Les autorités cubaines ont annoncé vendredi l'élargissement de plus de 3500 prisonniers à l'occasion de la prochaine visite sur l'île du pape François, un geste d'une ampleur sans précédent depuis l'arrivée au pouvoir des castristes sur l'île.

Le Conseil d'État, organe suprême de l'exécutif cubain, «a décidé de libérer 3522 prisonniers à l'occasion de la visite de Sa Sainteté le pape François», prévue du 19 au 22 septembre, a annoncé Granma (en espagnol seulement).

Ces libérations, qui ne concernent pas les prisonniers politiques, seront effectives dans 72 heures, selon l'organe officiel du Parti communiste cubain (PCC, unique).

Ce geste était attendu après les libérations qui avaient déjà été concédées avant la visite de Benoît XVI en 2012 et un mois après celle de Jean-Paul II en 1998. Mais son ampleur dépasse les amnisties de 2012 (moins de 3000) et 1998 (environ 300).

Granma a précisé que cette mesure tient compte «de la nature des faits pour lesquels (les prisonniers) ont été condamnés, de leur comportement en prison, du temps de peine déjà purgé et de leur santé».

Parmi les bénéficiaires de cette amnistie figurent des détenus âgés de plus de 60 ans ou de moins de 20 ans sans antécédents pénaux, les malades chroniques, les femmes, ceux dont la liberté conditionnelle arrive à échéance en 2016 et les étrangers dont le pays garantit l'extradition.

À l'exception de quelques cas «humanitaires», sont en revanche maintenus sous les verrous les auteurs d'assassinats, meurtres, viols, actes pédophiles, trafic de drogue, violences et atteintes à la sûreté de l'État.

Sont également privés de libération les auteurs de «vol et d'abattage illégal de bétail», délits traditionnellement passibles de plusieurs années de prison sur l'île.

Rôle décisif de l'Église

À Cuba, les autorités n'ont pas publié de chiffres sur le nombre de prisonniers depuis 2012. À cette époque, la population carcérale était estimée à environ 57 000 détenus répartis dans 200 centres-pénitenciers.

Après des années de fortes tensions, les relations entre l'Église et les autorités cubaines se sont progressivement détendues dans les années 2000, dans la foulée de la visite de Jean-Paul II, qui entretenait de bonnes relations avec Fidel Castro.

Et en 2010, le cardinal Jaime Ortega, chef de l'Église cubaine, avait mené auprès des autorités une médiation décisive pour la libération de quelque 130 dissidents, ouvrant un dialogue jamais interrompu depuis avec le régime de Raúl Castro, qui a succédé à son frère à partir de 2006.

Seule institution non officielle reconnue à Cuba, l'Église constitue aujourd'hui l'unique interlocuteur politique des autorités.

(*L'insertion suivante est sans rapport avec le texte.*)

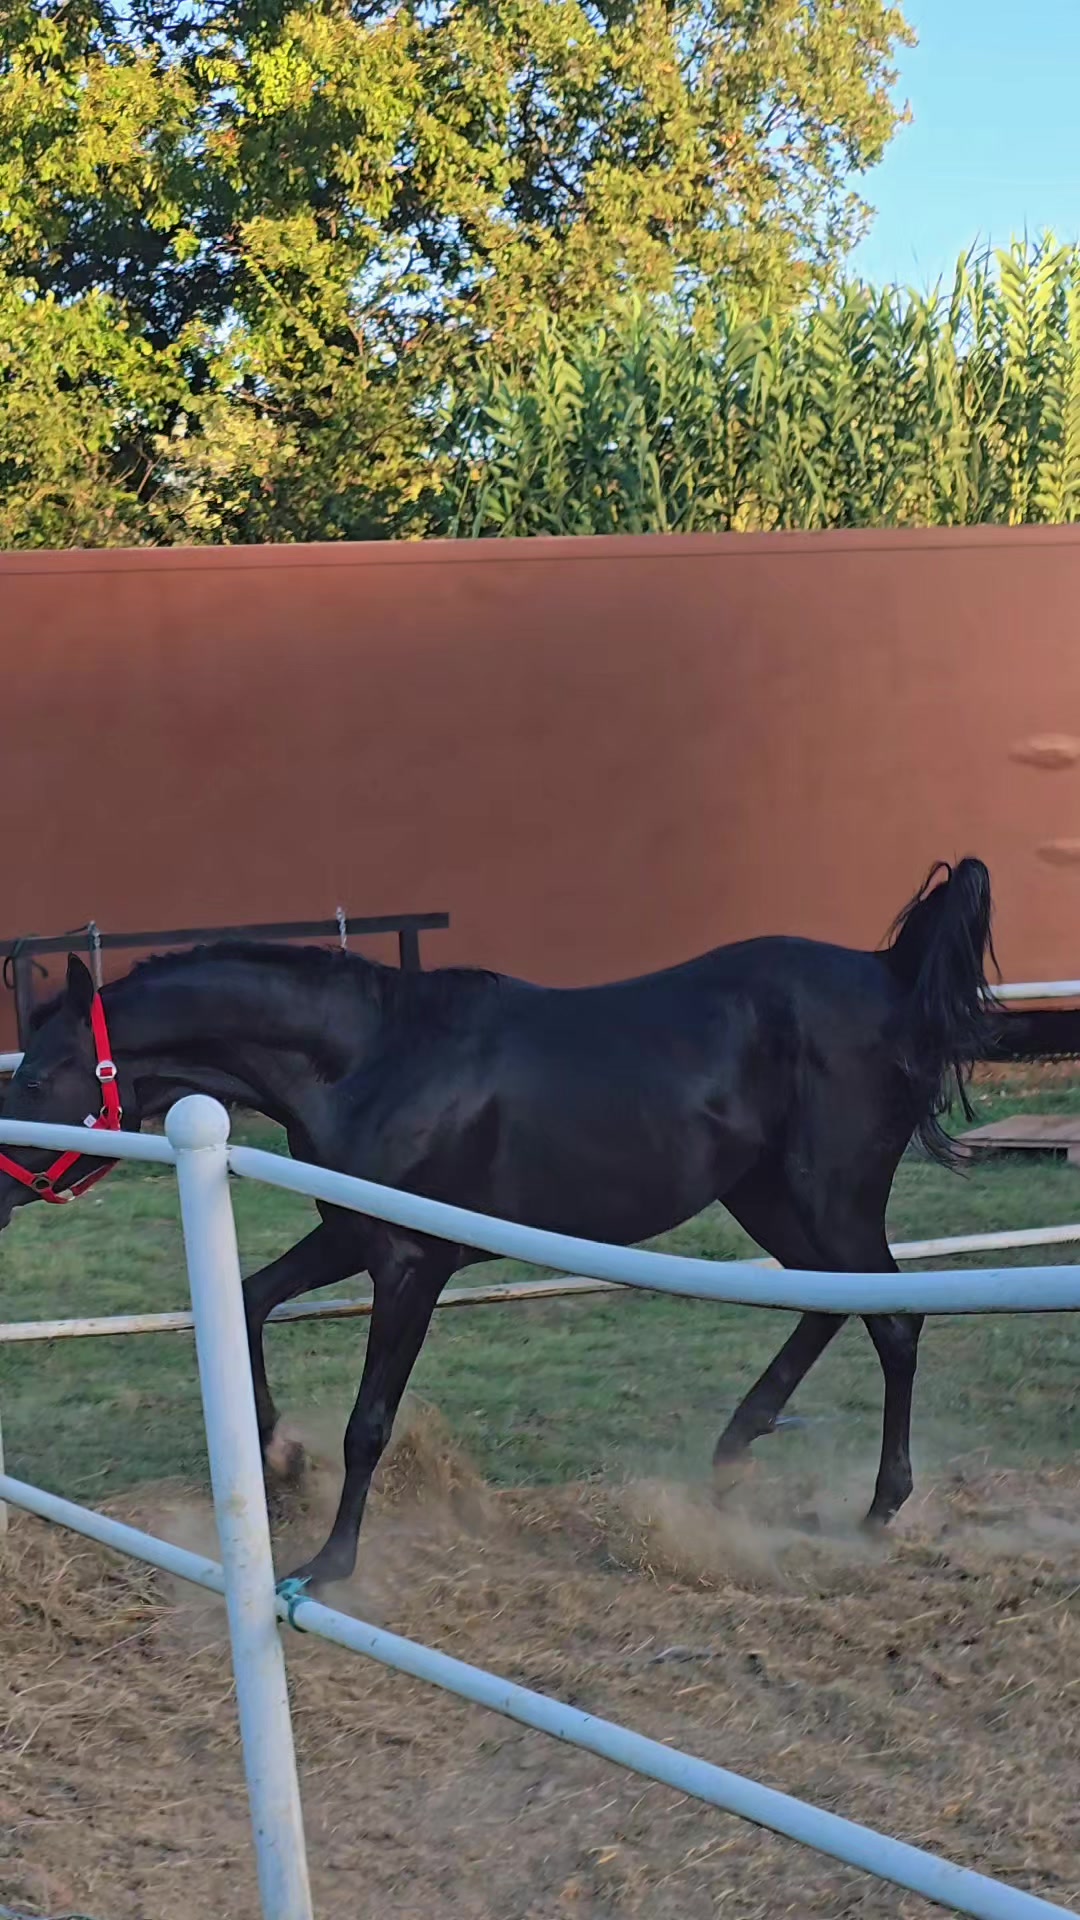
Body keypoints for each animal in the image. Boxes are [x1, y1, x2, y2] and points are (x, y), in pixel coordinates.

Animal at [0, 857, 997, 1593]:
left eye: (37, 1075)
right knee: (834, 1304)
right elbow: (247, 1303)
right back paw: (734, 1451)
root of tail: (891, 980)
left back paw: (878, 1509)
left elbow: (370, 1421)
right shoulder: (352, 1236)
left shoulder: (410, 1263)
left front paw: (329, 1564)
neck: (373, 1059)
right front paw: (278, 1460)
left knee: (897, 1321)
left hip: (829, 1198)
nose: (1, 1180)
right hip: (769, 1198)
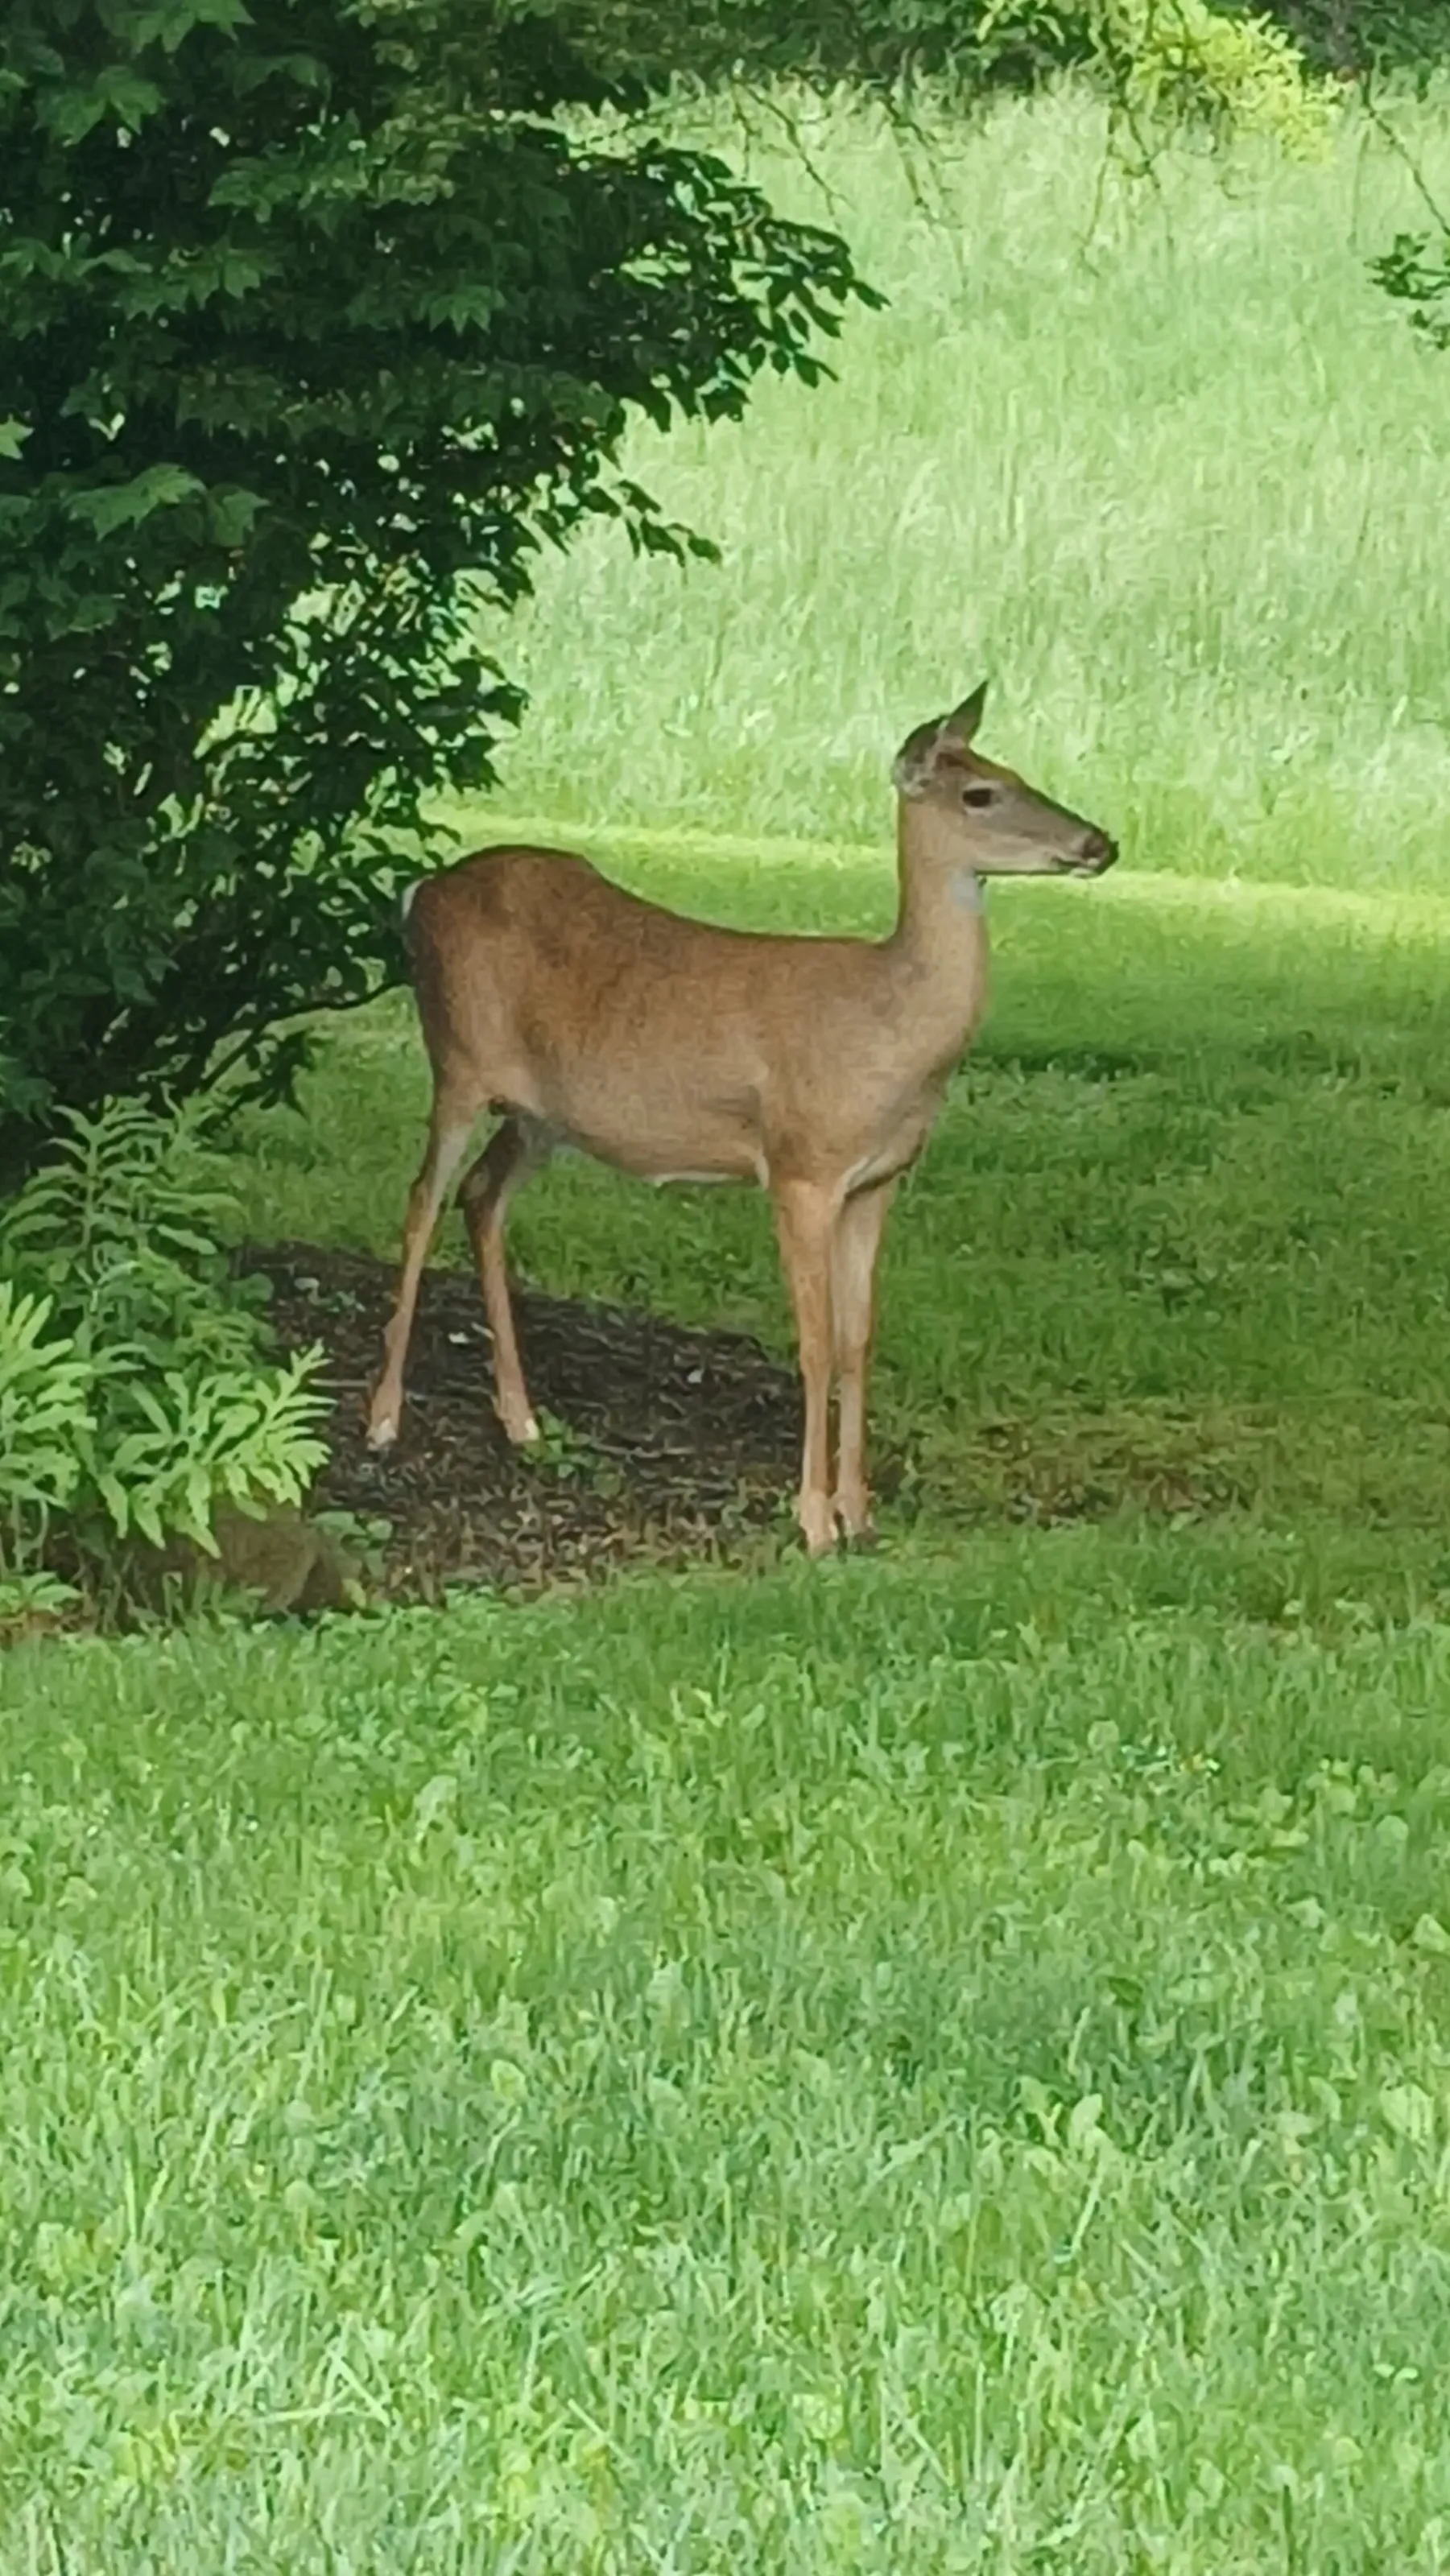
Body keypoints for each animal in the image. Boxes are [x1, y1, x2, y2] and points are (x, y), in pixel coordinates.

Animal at [365, 683, 1117, 1555]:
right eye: (981, 794)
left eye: (1017, 773)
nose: (1101, 841)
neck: (887, 1033)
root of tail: (420, 893)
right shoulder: (800, 1167)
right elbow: (816, 1344)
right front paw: (815, 1520)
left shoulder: (878, 1182)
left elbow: (859, 1340)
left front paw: (860, 1512)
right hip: (456, 1059)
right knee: (420, 1201)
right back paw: (382, 1419)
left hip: (541, 1114)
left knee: (481, 1196)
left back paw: (522, 1419)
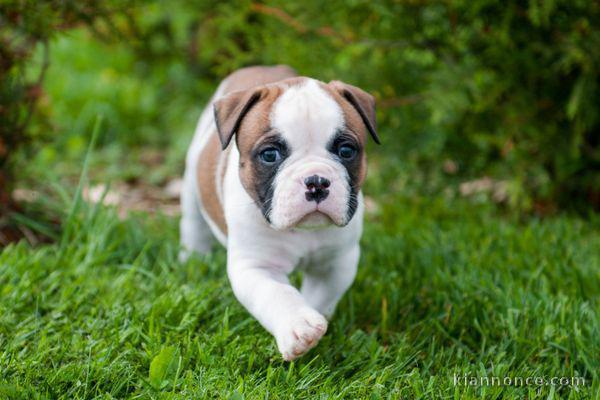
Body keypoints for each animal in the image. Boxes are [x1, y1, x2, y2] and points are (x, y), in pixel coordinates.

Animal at [178, 65, 378, 360]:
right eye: (270, 155)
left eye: (346, 151)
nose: (316, 181)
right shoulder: (256, 267)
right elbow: (277, 294)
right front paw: (298, 326)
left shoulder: (335, 263)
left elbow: (319, 297)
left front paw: (314, 321)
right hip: (192, 182)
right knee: (193, 224)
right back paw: (192, 259)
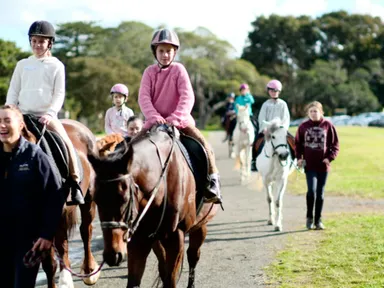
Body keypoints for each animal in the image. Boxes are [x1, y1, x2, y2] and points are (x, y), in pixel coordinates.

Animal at [88, 125, 218, 288]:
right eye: (96, 199)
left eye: (125, 198)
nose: (113, 255)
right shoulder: (139, 238)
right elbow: (136, 281)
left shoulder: (176, 237)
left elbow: (170, 279)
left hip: (200, 225)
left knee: (193, 255)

Elle a apporté son appui aux réformes économiques lancées par Raúl Castro, qui en retour a facilité l'accès de l'Église aux médias d'État, la diffusion de revues paroissiales et l'ouverture à l'automne 2010 du premier séminaire à Cuba depuis un demi-siècle.

Après la libération en janvier dernier de 53 prisonniers dans le cadre du dégel avec les États-Unis, il n'existe officiellement plus de prisonniers politiques dans les prisons du pays, même si la Commission cubaine des droits de l'homme (CCDH, interdite, mais tolérée par les autorités) en dénombre encore une soixantaine.

Attendu sur l'île le 19 septembre, le souverain pontife doit successivement se rendre à La Havane, Holguin (nord-est) et Santiago de Cuba (sud-est), et doit s'entretenir en privé avec Raúl Castro.

Artisan du rapprochement historique entre La Havane et Washington, François se rendra ensuite aux États-Unis.